I think all white people need to figure out what role they have to play in justice work and seek accountability in doing that work. I’m am resentful of having to teach white people what their work is and I’m done with the performative concentration of their attention on what people of color are or are not doing and their disassociation from doing the real work – getting their people. I also am seriously irritated by people who have power and have no idea when, where or how to wield it.
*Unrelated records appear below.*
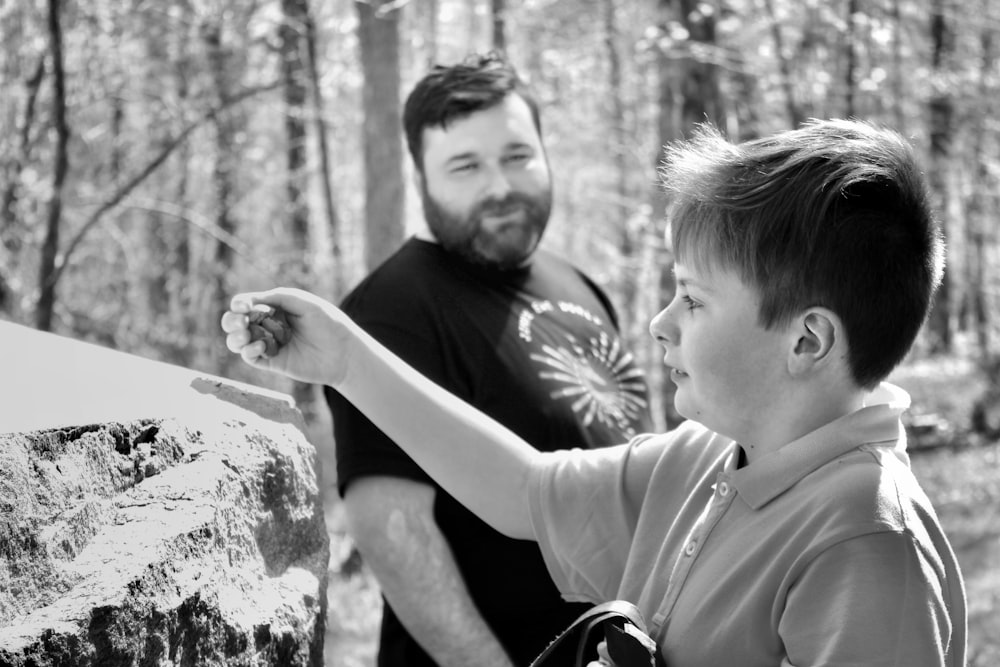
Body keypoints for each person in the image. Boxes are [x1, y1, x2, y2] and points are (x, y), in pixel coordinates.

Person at [223, 118, 967, 666]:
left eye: (694, 300)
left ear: (807, 341)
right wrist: (349, 361)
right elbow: (522, 487)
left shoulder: (868, 541)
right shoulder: (704, 458)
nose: (660, 322)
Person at [320, 53, 651, 667]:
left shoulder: (577, 284)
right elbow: (391, 528)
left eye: (517, 156)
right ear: (422, 177)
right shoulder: (393, 309)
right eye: (465, 166)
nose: (500, 186)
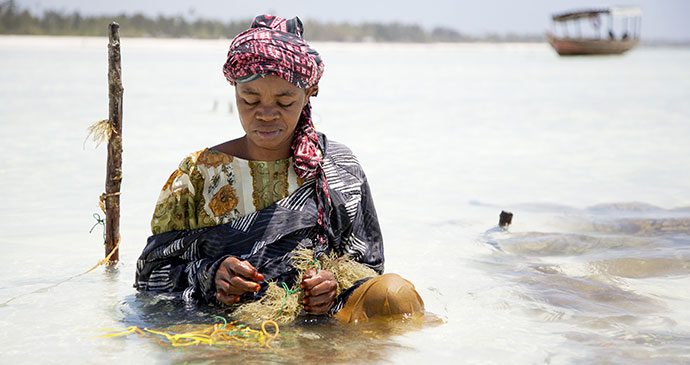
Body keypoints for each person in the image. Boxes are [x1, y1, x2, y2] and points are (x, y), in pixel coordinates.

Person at [134, 14, 423, 323]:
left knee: (395, 296)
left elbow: (370, 267)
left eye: (285, 101)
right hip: (225, 331)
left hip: (319, 331)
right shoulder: (200, 174)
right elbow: (147, 277)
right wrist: (211, 275)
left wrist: (333, 285)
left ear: (308, 93)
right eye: (250, 100)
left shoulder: (339, 167)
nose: (266, 115)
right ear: (234, 91)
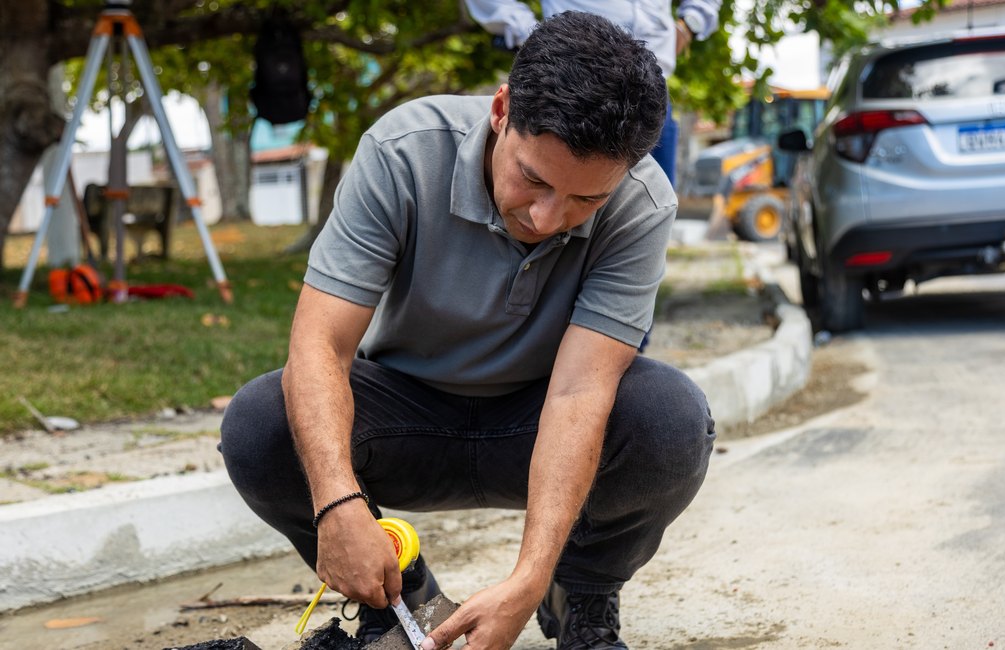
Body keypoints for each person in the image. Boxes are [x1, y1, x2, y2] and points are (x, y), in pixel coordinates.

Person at [220, 11, 714, 650]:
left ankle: (580, 594)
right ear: (502, 109)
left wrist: (529, 579)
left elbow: (580, 392)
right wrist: (339, 506)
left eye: (583, 200)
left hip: (538, 419)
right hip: (403, 414)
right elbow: (321, 343)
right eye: (533, 178)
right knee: (261, 424)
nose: (546, 216)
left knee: (671, 421)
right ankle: (399, 597)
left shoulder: (642, 203)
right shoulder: (402, 152)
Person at [464, 0, 722, 187]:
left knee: (653, 210)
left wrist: (689, 24)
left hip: (653, 87)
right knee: (557, 208)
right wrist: (534, 34)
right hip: (572, 83)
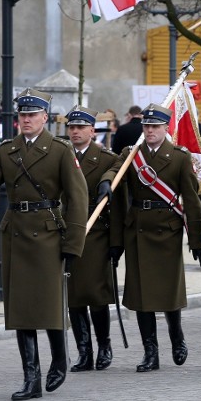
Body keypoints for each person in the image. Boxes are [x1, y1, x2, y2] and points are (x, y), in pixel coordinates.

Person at [0, 88, 88, 400]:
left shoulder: (60, 150)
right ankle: (32, 378)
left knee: (50, 304)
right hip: (16, 234)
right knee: (21, 311)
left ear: (44, 117)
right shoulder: (7, 150)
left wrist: (73, 244)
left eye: (32, 115)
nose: (26, 120)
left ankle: (59, 359)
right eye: (22, 115)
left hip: (49, 235)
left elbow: (78, 199)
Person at [97, 103, 201, 373]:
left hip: (167, 230)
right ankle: (150, 352)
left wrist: (197, 240)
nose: (150, 131)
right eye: (146, 126)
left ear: (165, 128)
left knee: (168, 293)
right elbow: (116, 170)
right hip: (139, 230)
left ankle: (176, 337)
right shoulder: (132, 153)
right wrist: (106, 182)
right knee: (142, 296)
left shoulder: (179, 157)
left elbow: (192, 201)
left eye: (155, 126)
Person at [64, 106, 126, 372]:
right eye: (72, 127)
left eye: (81, 128)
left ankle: (104, 345)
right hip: (68, 231)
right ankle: (84, 352)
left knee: (97, 295)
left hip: (97, 233)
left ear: (92, 130)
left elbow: (119, 204)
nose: (75, 132)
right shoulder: (61, 155)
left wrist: (116, 242)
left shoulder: (106, 158)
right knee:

I recently posted on social media that Anti-Racist > Co-conspirator > Accomplice > Ally. I think everyone is aspirational and doesn’t really want to admit they aren’t doing anything substantial to dismantle racism or understand how this could all be different. For example, folx with an agenda would have already figured out how to build infrastructure with marginalized communities in stealth mode to amplify justice stances. I posted last week that if every non-Black individual wanting to work with me and my team found a non-profit or community organization that they could adopt – they could write up template grants, press releases, create databases and other data visualization infographics, and important tools such that these orgs can get the important work done. They could run interference around structural racism that keeps essential resources of time, money, and humans from being heard.

Small, scrappy women of color led organizations need infrastructure and resources, not good intentions. If every person with skills all lined up around a shared long-term agenda, this could all be different. This kind of foundational supports nimbleness – to not miss out on opportunities because they never have bandwidth to apply for grants and awards because they are DOING THE WORK. But, this requires a commitment to change as opposed to commitment to structures as they currently exist. Which gets back to my basic point – this could all be different and I’m planning to make it so.